→ **Task brief**
In the following material, identify every line holding the string "Figure" and return it.

→ **Given data**

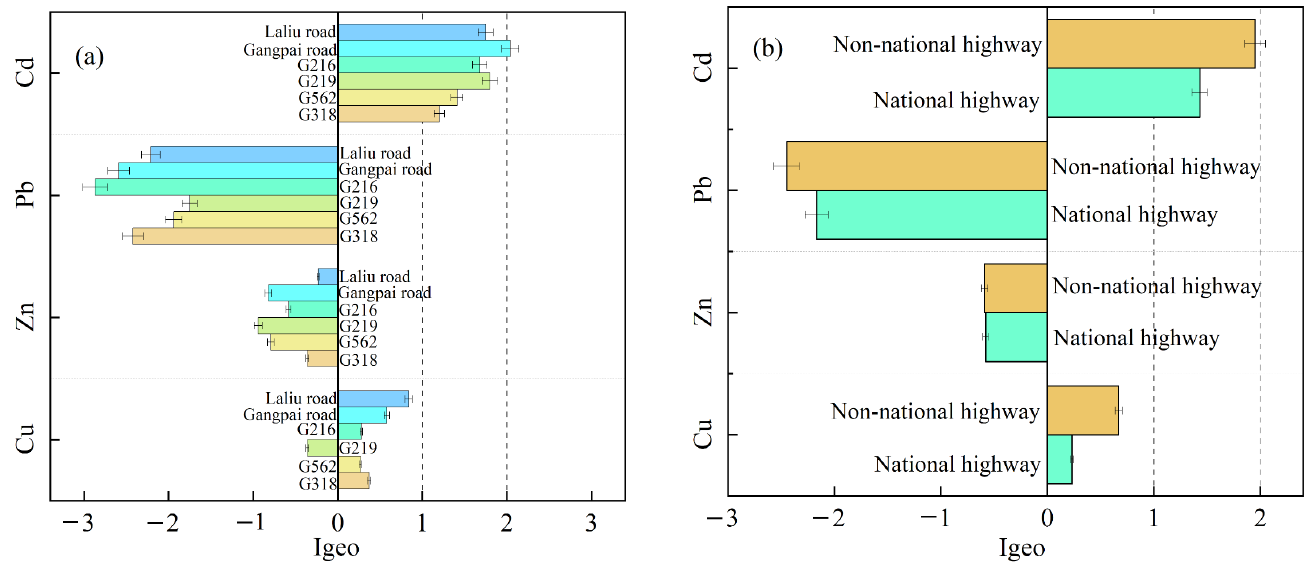
for soil heavy Figure 3. Mean geoaccumulation index for soil heavy metals. ( a ) The mean Figure 3. Mean geoaccumulation index for soil heavy metals. ( a ) The mean I geo for soil heavy metals for soil heavy metals near national and non-na- metals near different roads. ( b ) The mean near different roads. ( b ) The mean I geo for soil heavy metals near national and non-national 𝐼𝐼 𝑔𝑔𝑔𝑔𝑔𝑔 tional highways. 𝐼𝐼 𝑔𝑔𝑔𝑔𝑔𝑔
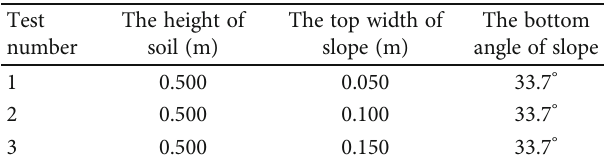
Table 1: List of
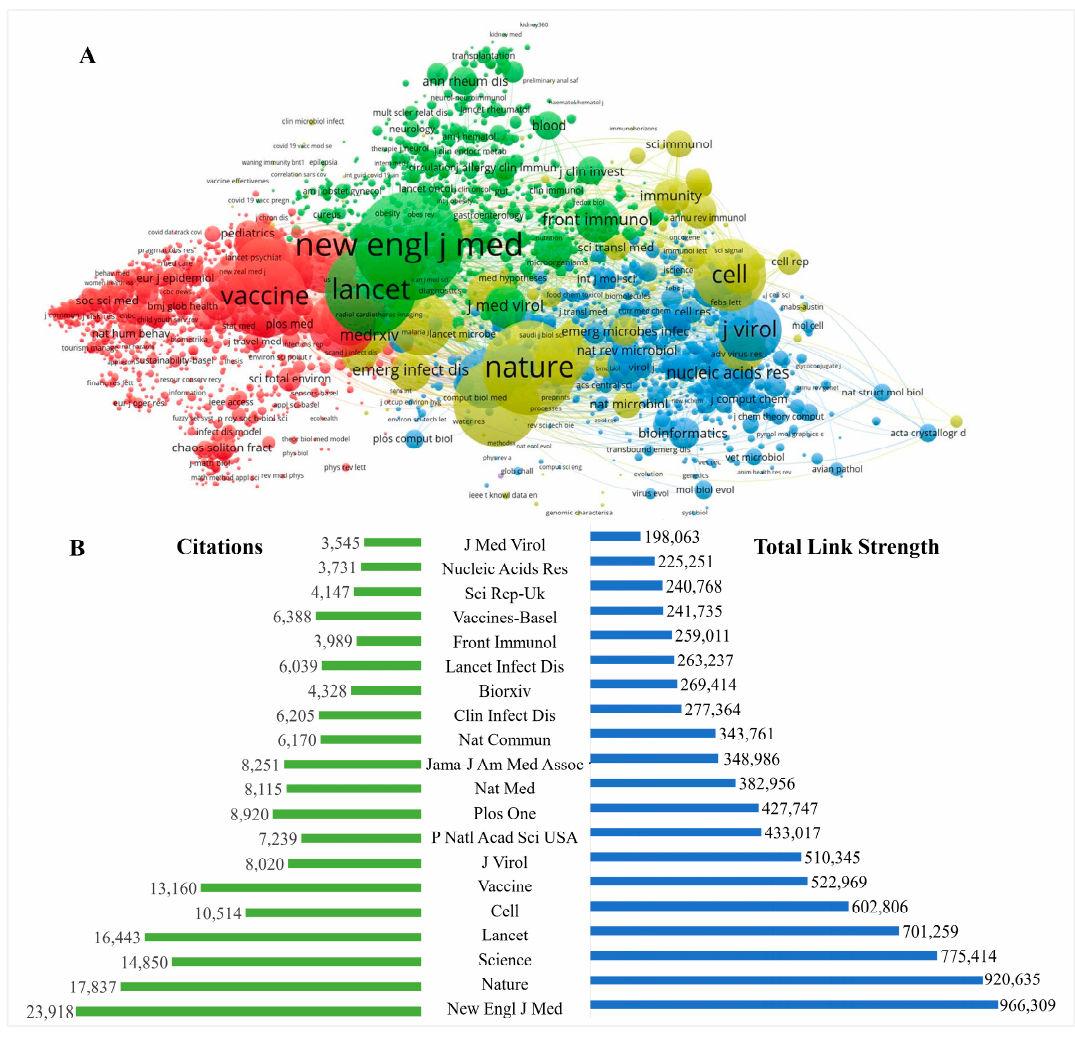
Figure 5. The top 20 active journals and co-citation cited sources visualization map within COVID-19 vaccine research, by VOSviewer analysis. ( A ) network visualization map of top 2980 cited sources (co-citations more than 22); ( B ) the top 20 highest TLS journals. The size of the nodes represents the citation frequency of journals, and journals with the same color in the view belong to the same clusters in the cooperation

→ **Solved problem**
for soil heavy Figure 3. Mean geoaccumulation index for soil heavy metals. ( a ) The mean Figure 3. Mean geoaccumulation index for soil heavy metals. ( a ) The mean I geo for soil heavy metals for soil heavy metals near national and non-na- metals near different roads. ( b ) The mean near different roads. ( b ) The mean I geo for soil heavy metals near national and non-national 𝐼𝐼 𝑔𝑔𝑔𝑔𝑔𝑔 tional highways. 𝐼𝐼 𝑔𝑔𝑔𝑔𝑔𝑔
Figure 5. The top 20 active journals and co-citation cited sources visualization map within COVID-19 vaccine research, by VOSviewer analysis. ( A ) network visualization map of top 2980 cited sources (co-citations more than 22); ( B ) the top 20 highest TLS journals. The size of the nodes represents the citation frequency of journals, and journals with the same color in the view belong to the same clusters in the cooperation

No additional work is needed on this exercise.